Isso importa porque a maioria das equipes RAG estão otimizando pela coisa errada. O pensamento clássico de IR—encontramos chunks relevantes, o recall melhorou—funciona bem para motores de busca onde humanos filtram resultados. Mas agentes LLM devem processar tudo que você dá para eles, tornando a poluição de contexto um verdadeiro matador de performance. Quando você aumenta o recall recuperando mais chunks, você frequentemente arrasta junto material fracamente relevante que dilui a atenção do modelo e degrada a qualidade do raciocínio.
O que é particularmente impressionante é como esta pesquisa valida o que muitos praticantes sentiram mas não conseguiam articular: recuperação que parece excelente no papel pode se comportar como ruído em produção. A métrica BoR fornece uma estrutura matemática para algo que desenvolvedores têm debugado através de intuição—que mais contexto nem sempre é melhor contexto.
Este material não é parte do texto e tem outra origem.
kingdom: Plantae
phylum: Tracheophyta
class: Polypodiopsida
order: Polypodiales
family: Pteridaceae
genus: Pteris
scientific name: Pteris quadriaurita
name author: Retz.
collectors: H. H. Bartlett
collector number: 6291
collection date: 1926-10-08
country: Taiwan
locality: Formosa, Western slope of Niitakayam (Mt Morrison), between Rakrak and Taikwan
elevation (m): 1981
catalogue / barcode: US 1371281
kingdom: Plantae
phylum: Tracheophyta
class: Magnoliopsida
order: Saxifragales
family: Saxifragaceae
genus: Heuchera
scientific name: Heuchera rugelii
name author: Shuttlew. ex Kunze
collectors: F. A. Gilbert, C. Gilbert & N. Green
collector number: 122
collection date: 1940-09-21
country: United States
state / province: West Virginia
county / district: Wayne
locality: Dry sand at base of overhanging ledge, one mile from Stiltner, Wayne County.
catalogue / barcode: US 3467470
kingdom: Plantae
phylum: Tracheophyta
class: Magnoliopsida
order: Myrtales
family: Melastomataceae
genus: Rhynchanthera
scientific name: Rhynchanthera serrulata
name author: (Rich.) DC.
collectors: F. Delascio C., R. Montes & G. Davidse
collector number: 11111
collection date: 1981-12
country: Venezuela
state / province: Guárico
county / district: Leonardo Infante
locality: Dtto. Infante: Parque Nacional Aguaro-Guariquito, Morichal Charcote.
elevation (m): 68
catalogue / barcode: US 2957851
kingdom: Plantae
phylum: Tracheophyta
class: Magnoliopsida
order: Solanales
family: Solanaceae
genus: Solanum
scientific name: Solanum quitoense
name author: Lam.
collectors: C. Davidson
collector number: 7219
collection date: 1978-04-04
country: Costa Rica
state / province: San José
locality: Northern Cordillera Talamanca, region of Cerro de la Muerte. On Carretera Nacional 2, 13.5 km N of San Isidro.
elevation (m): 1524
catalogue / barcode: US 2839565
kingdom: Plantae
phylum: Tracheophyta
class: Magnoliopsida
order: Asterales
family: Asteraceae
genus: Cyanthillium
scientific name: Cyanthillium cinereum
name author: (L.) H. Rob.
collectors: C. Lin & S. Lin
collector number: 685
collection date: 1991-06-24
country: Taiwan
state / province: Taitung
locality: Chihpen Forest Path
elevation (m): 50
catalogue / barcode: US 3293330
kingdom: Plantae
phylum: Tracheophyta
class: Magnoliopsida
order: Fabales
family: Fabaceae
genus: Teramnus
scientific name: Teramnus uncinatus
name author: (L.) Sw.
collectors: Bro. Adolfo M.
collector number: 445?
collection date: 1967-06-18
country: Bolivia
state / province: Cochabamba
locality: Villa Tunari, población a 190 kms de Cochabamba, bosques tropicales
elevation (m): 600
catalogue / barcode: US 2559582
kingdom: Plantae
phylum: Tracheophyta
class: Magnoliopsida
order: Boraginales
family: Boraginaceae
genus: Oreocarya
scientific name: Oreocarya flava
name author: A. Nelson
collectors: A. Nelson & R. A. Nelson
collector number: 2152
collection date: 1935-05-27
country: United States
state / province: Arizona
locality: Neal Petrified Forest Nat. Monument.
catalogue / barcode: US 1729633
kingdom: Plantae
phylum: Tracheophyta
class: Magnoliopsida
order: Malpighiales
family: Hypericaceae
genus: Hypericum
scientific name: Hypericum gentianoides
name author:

Para desenvolvedores, esta pesquisa sugere repensar seu stack de avaliação. Em vez de apenas medir se você encontrou informação relevante, comece a medir quanto material irrelevante vem junto. Considere seletividade de recuperação como uma métrica de primeira classe ao lado de medidas tradicionais de recall. Seus agentes vão agradecer com comportamento mais focado e confiável—mesmo que seus números do dashboard pareçam menos impressionantes.